Я выразил ему свое сожаление по поводу того, что не умею играть в карты, и, когда он отправился к своей больной, я прошел к себе в комнату и стал писать письмо мадемуазель Гертруде.
Ночь была теплая, и я оставил открытым окно, выходящее в парк. Написав письмо и не чувствуя еще никакой охоты спать, я стал снова пересматривать литовские неправильные глаголы, стараясь в санскрите найти причины их различных неправильностей. Я с головой ушел в эту работу, когда вдруг заметил, что кто-то с силой потряс одно из деревьев около моего окна. Послышался треск сухих веток, и мне почудилось, будто какое-то очень тяжелое животное пытается взобраться на дерево. Под живым впечатлением рассказов доктора о медведях я поднялся не без некоторой тревоги и в нескольких шагах от окна, в листве дерева, увидел человеческое лицо, ярко освещенное моей лампой. Явление это продолжалось один момент, но необыкновенный блеск глаз, с которыми встретился мой взгляд, поразил меня несказанно. Я невольно откинулся назад, потом подбежал к окну и строго спросил непрошеного гостя, что ему нужно. Но он тем временем уже начал торопливо спускаться с дерева; ухватившись за толстую ветку, он повис на мгновение в воздухе, затем соскочил на землю и тотчас же скрылся. Я позвонил; вошел слуга. Я рассказал ему о случившемся.
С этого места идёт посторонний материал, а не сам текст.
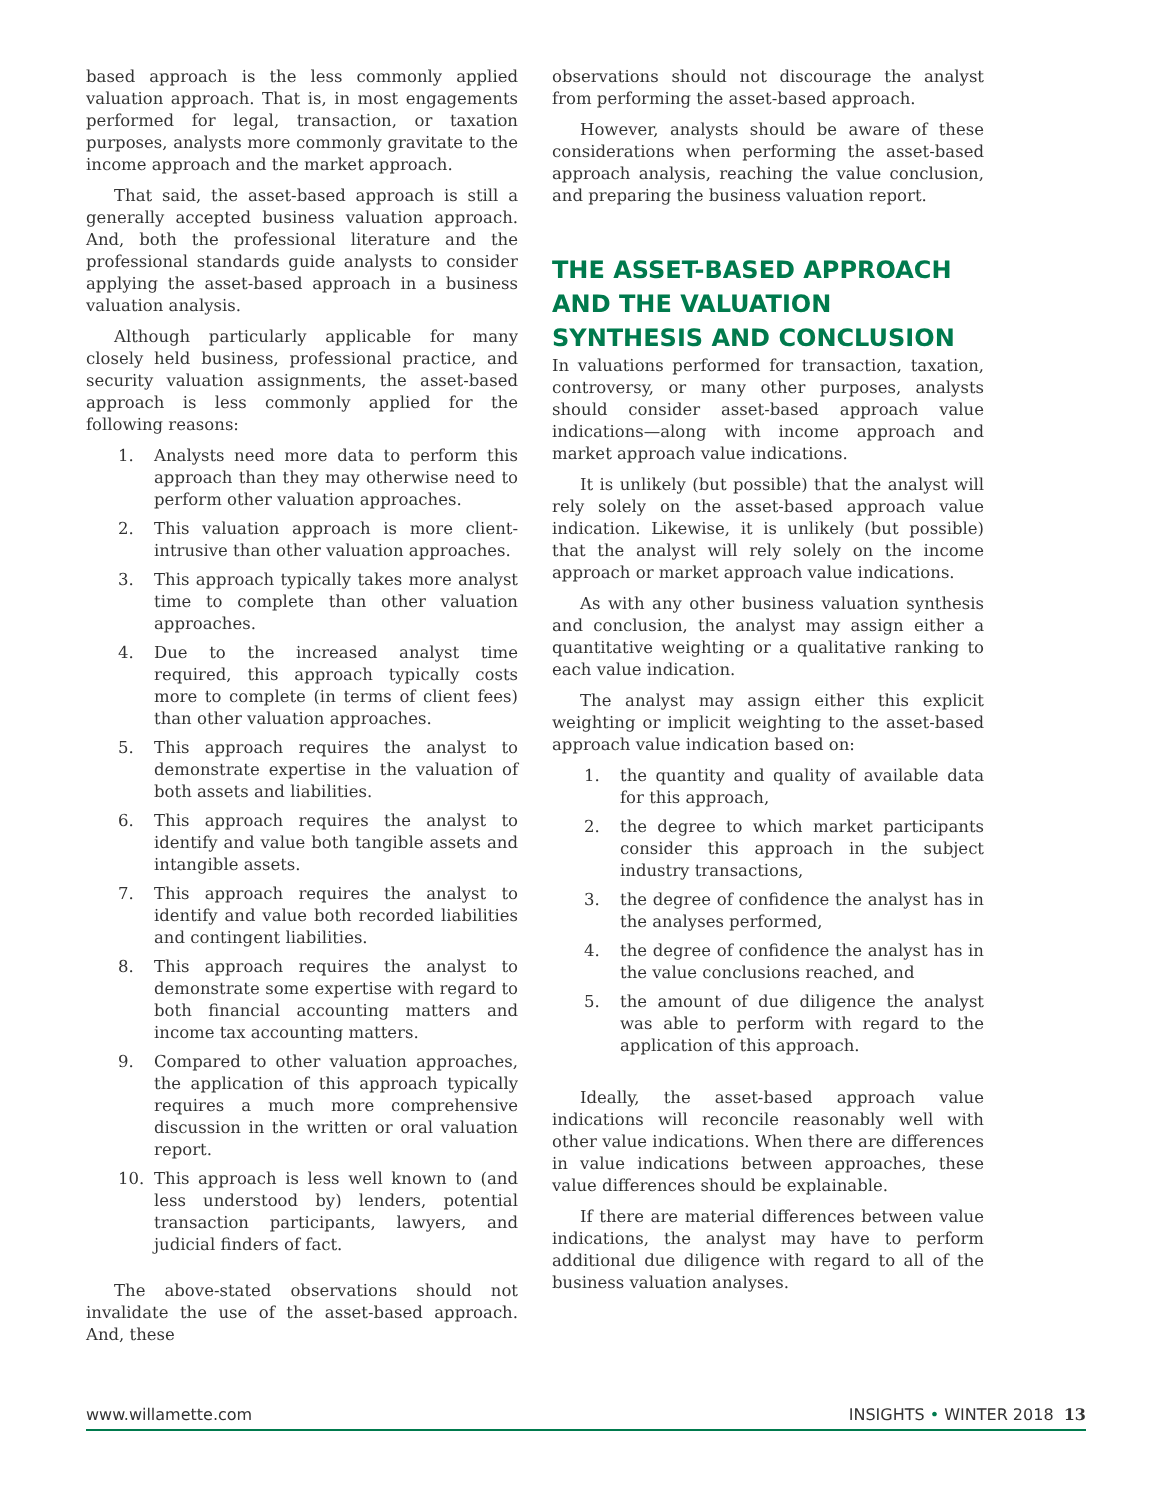based approach is the less commonly applied valuation approach. That is, in most engagements performed for legal, transaction, or taxation purposes, analysts more commonly gravitate to the income approach and the market approach.
That said, the asset-based approach is still a generally accepted business valuation approach. And, both the professional literature and the professional standards guide analysts to consider applying the asset-based approach in a business valuation analysis.
Although particularly applicable for many closely held business, professional practice, and security valuation assignments, the asset-based approach is less commonly applied for the following reasons:
1. Analysts need more data to perform this approach than they may otherwise need to perform other valuation approaches.
2. This valuation approach is more client-intrusive than other valuation approaches.
3. This approach typically takes more analyst time to complete than other valuation approaches.
4. Due to the increased analyst time required, this approach typically costs more to complete (in terms of client fees) than other valuation approaches.
5. This approach requires the analyst to demonstrate expertise in the valuation of both assets and liabilities.
6. This approach requires the analyst to identify and value both tangible assets and intangible assets.
7. This approach requires the analyst to identify and value both recorded liabilities and contingent liabilities.
8. This approach requires the analyst to demonstrate some expertise with regard to both financial accounting matters and income tax accounting matters.
9. Compared to other valuation approaches, the application of this approach typically requires a much more comprehensive discussion in the written or oral valuation report.
10. This approach is less well known to (and less understood by) lenders, potential transaction participants, lawyers, and judicial finders of fact.
The above-stated observations should not invalidate the use of the asset-based approach. And, these
observations should not discourage the analyst from performing the asset-based approach.
However, analysts should be aware of these considerations when performing the asset-based approach analysis, reaching the value conclusion, and preparing the business valuation report.
THE ASSET-BASED APPROACH AND THE VALUATION SYNTHESIS AND CONCLUSION
In valuations performed for transaction, taxation, controversy, or many other purposes, analysts should consider asset-based approach value indications—along with income approach and market approach value indications.
It is unlikely (but possible) that the analyst will rely solely on the asset-based approach value indication. Likewise, it is unlikely (but possible) that the analyst will rely solely on the income approach or market approach value indications.
As with any other business valuation synthesis and conclusion, the analyst may assign either a quantitative weighting or a qualitative ranking to each value indication.
The analyst may assign either this explicit weighting or implicit weighting to the asset-based approach value indication based on:
1. the quantity and quality of available data for this approach,
2. the degree to which market participants consider this approach in the subject industry transactions,
3. the degree of confidence the analyst has in the analyses performed,
4. the degree of confidence the analyst has in the value conclusions reached, and
5. the amount of due diligence the analyst was able to perform with regard to the application of this approach.
Ideally, the asset-based approach value indications will reconcile reasonably well with other value indications. When there are differences in value indications between approaches, these value differences should be explainable.
If there are material differences between value indications, the analyst may have to perform additional due diligence with regard to all of the business valuation analyses.
www.willamette.com INSIGHTS • WINTER 2018 13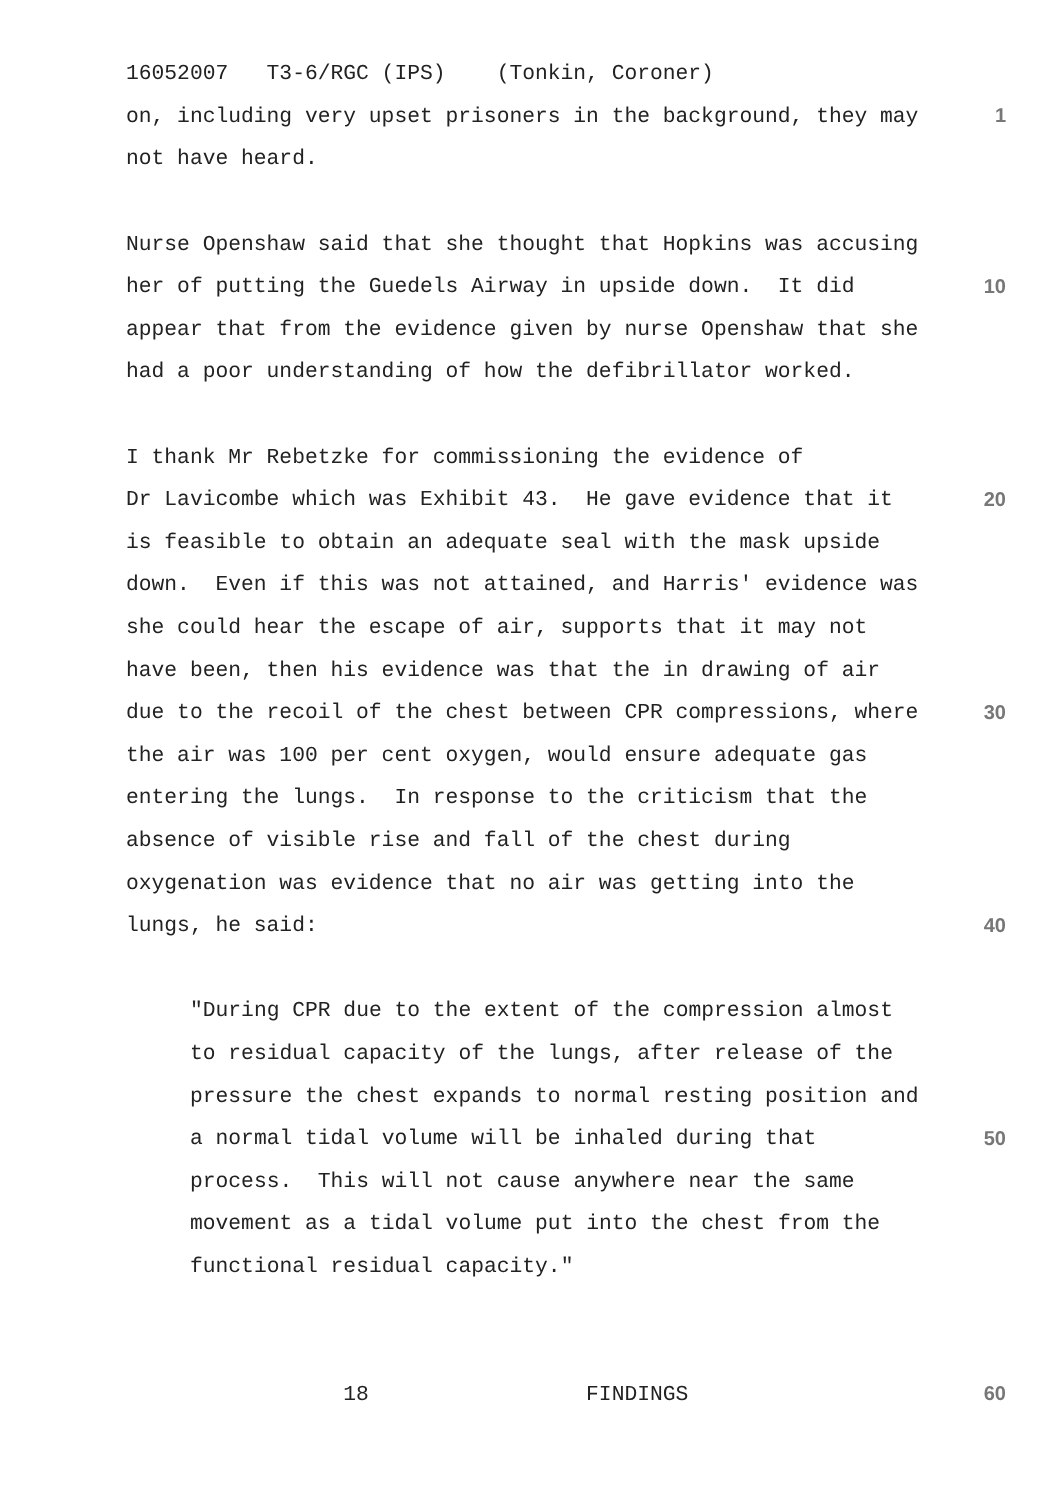16052007 T3-6/RGC (IPS) (Tonkin, Coroner)
on, including very upset prisoners in the background, they may
1
not have heard.
Nurse Openshaw said that she thought that Hopkins was accusing
her of putting the Guedels Airway in upside down. It did
10
appear that from the evidence given by nurse Openshaw that she
had a poor understanding of how the defibrillator worked.
I thank Mr Rebetzke for commissioning the evidence of
Dr Lavicombe which was Exhibit 43. He gave evidence that it
20
is feasible to obtain an adequate seal with the mask upside
down. Even if this was not attained, and Harris' evidence was
she could hear the escape of air, supports that it may not
have been, then his evidence was that the in drawing of air
due to the recoil of the chest between CPR compressions, where
30
the air was 100 per cent oxygen, would ensure adequate gas
entering the lungs. In response to the criticism that the
absence of visible rise and fall of the chest during
oxygenation was evidence that no air was getting into the
lungs, he said:
40
"During CPR due to the extent of the compression almost
to residual capacity of the lungs, after release of the
pressure the chest expands to normal resting position and
a normal tidal volume will be inhaled during that
50
process. This will not cause anywhere near the same
movement as a tidal volume put into the chest from the
functional residual capacity."
18 FINDINGS
60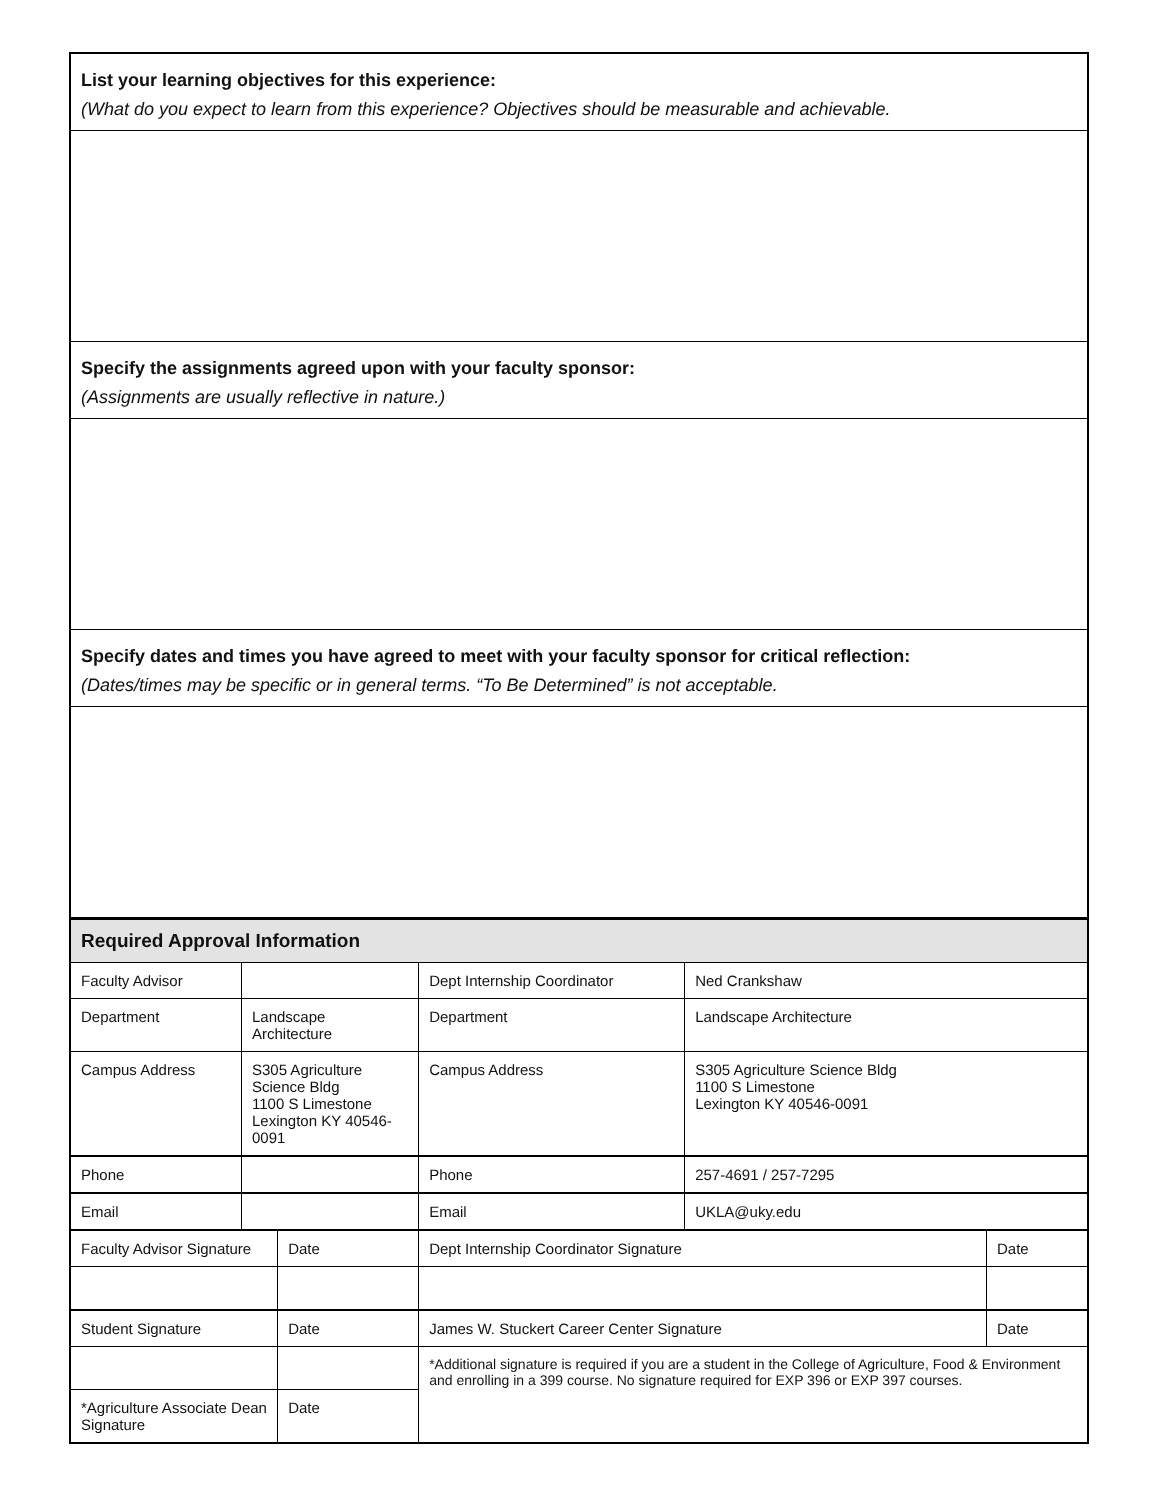List your learning objectives for this experience:
(What do you expect to learn from this experience? Objectives should be measurable and achievable.
Specify the assignments agreed upon with your faculty sponsor:
(Assignments are usually reflective in nature.)
Specify dates and times you have agreed to meet with your faculty sponsor for critical reflection:
(Dates/times may be specific or in general terms. “To Be Determined” is not acceptable.
| Required Approval Information | | | | | |
| Faculty Advisor | | | Dept Internship Coordinator | Ned Crankshaw | |
| Department | Landscape Architecture | | Department | Landscape Architecture | |
| Campus Address | S305 Agriculture Science Bldg 1100 S Limestone Lexington KY 40546-0091 | | Campus Address | S305 Agriculture Science Bldg 1100 S Limestone Lexington KY 40546-0091 | |
| Phone | | | Phone | 257-4691 / 257-7295 | |
| Email | | | Email | UKLA@uky.edu | |
| Faculty Advisor Signature | | Date | Dept Internship Coordinator Signature | | Date |
| Student Signature | | Date | James W. Stuckert Career Center Signature | | Date |
| | | | *Additional signature is required if you are a student in the College of Agriculture, Food & Environment and enrolling in a 399 course. No signature required for EXP 396 or EXP 397 courses. | | |
| *Agriculture Associate Dean Signature | | Date | | | |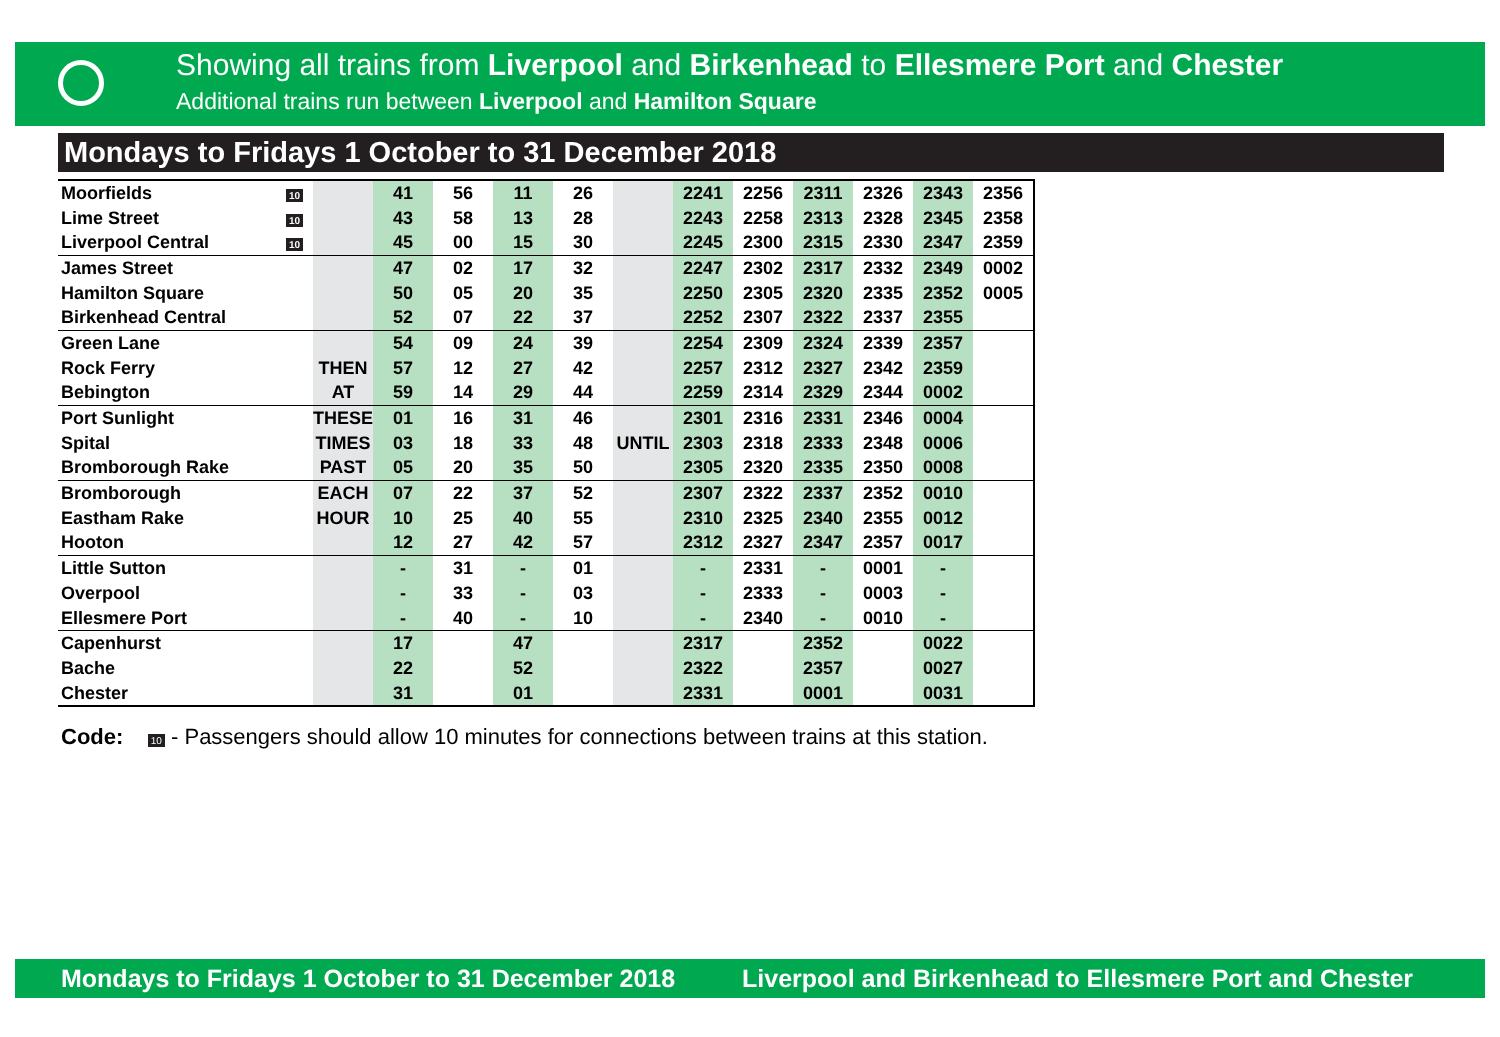Showing all trains from Liverpool and Birkenhead to Ellesmere Port and Chester
Additional trains run between Liverpool and Hamilton Square
Mondays to Fridays 1 October to 31 December 2018
| Moorfields | 10 | | 41 | 56 | 11 | 26 | | 2241 | 2256 | 2311 | 2326 | 2343 | 2356 |
| Lime Street | 10 | | 43 | 58 | 13 | 28 | | 2243 | 2258 | 2313 | 2328 | 2345 | 2358 |
| Liverpool Central | 10 | | 45 | 00 | 15 | 30 | | 2245 | 2300 | 2315 | 2330 | 2347 | 2359 |
| James Street | | | 47 | 02 | 17 | 32 | | 2247 | 2302 | 2317 | 2332 | 2349 | 0002 |
| Hamilton Square | | | 50 | 05 | 20 | 35 | | 2250 | 2305 | 2320 | 2335 | 2352 | 0005 |
| Birkenhead Central | | | 52 | 07 | 22 | 37 | | 2252 | 2307 | 2322 | 2337 | 2355 | |
| Green Lane | | | 54 | 09 | 24 | 39 | | 2254 | 2309 | 2324 | 2339 | 2357 | |
| Rock Ferry | | THEN | 57 | 12 | 27 | 42 | | 2257 | 2312 | 2327 | 2342 | 2359 | |
| Bebington | | AT | 59 | 14 | 29 | 44 | | 2259 | 2314 | 2329 | 2344 | 0002 | |
| Port Sunlight | | THESE | 01 | 16 | 31 | 46 | | 2301 | 2316 | 2331 | 2346 | 0004 | |
| Spital | | TIMES | 03 | 18 | 33 | 48 | UNTIL | 2303 | 2318 | 2333 | 2348 | 0006 | |
| Bromborough Rake | | PAST | 05 | 20 | 35 | 50 | | 2305 | 2320 | 2335 | 2350 | 0008 | |
| Bromborough | | EACH | 07 | 22 | 37 | 52 | | 2307 | 2322 | 2337 | 2352 | 0010 | |
| Eastham Rake | | HOUR | 10 | 25 | 40 | 55 | | 2310 | 2325 | 2340 | 2355 | 0012 | |
| Hooton | | | 12 | 27 | 42 | 57 | | 2312 | 2327 | 2347 | 2357 | 0017 | |
| Little Sutton | | | - | 31 | - | 01 | | - | 2331 | - | 0001 | - | |
| Overpool | | | - | 33 | - | 03 | | - | 2333 | - | 0003 | - | |
| Ellesmere Port | | | - | 40 | - | 10 | | - | 2340 | - | 0010 | - | |
| Capenhurst | | | 17 | | 47 | | | 2317 | | 2352 | | 0022 | |
| Bache | | | 22 | | 52 | | | 2322 | | 2357 | | 0027 | |
| Chester | | | 31 | | 01 | | | 2331 | | 0001 | | 0031 | |
Code: 10 - Passengers should allow 10 minutes for connections between trains at this station.
Mondays to Fridays 1 October to 31 December 2018 Liverpool and Birkenhead to Ellesmere Port and Chester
– Господину профессору, наверно, почудилось.
– Нет, я уверен в том, что говорю, – возразил я. – Боюсь, не забрался ли в парк вор.
– Этого не может быть, сударь.
– Тогда это кто-нибудь из обитателей замка?
Слуга широко раскрыл глаза и ничего не ответил. Наконец он спросил, не будет ли каких приказаний. Я велел ему затворить окно и лег в постель.
Спал я очень крепко и не видел во сне ни воров, ни медведей. Я заканчивал свой утренний туалет, когда в дверь постучали. Отворив дверь, я увидел перед собой рослого и красивого молодого человека в бухарском халате, с длинной турецкой трубкой в руке.
– Я пришел извиниться, господин профессор, – сказал он, – за плохой прием, оказанный мною такому почтенному гостю. Я – граф Шемет.
Я поспешил ответить, что, напротив, могу только поблагодарить его почтительнейшим образом за его великолепное гостеприимство, и спросил, избавился ли он от своей мигрени.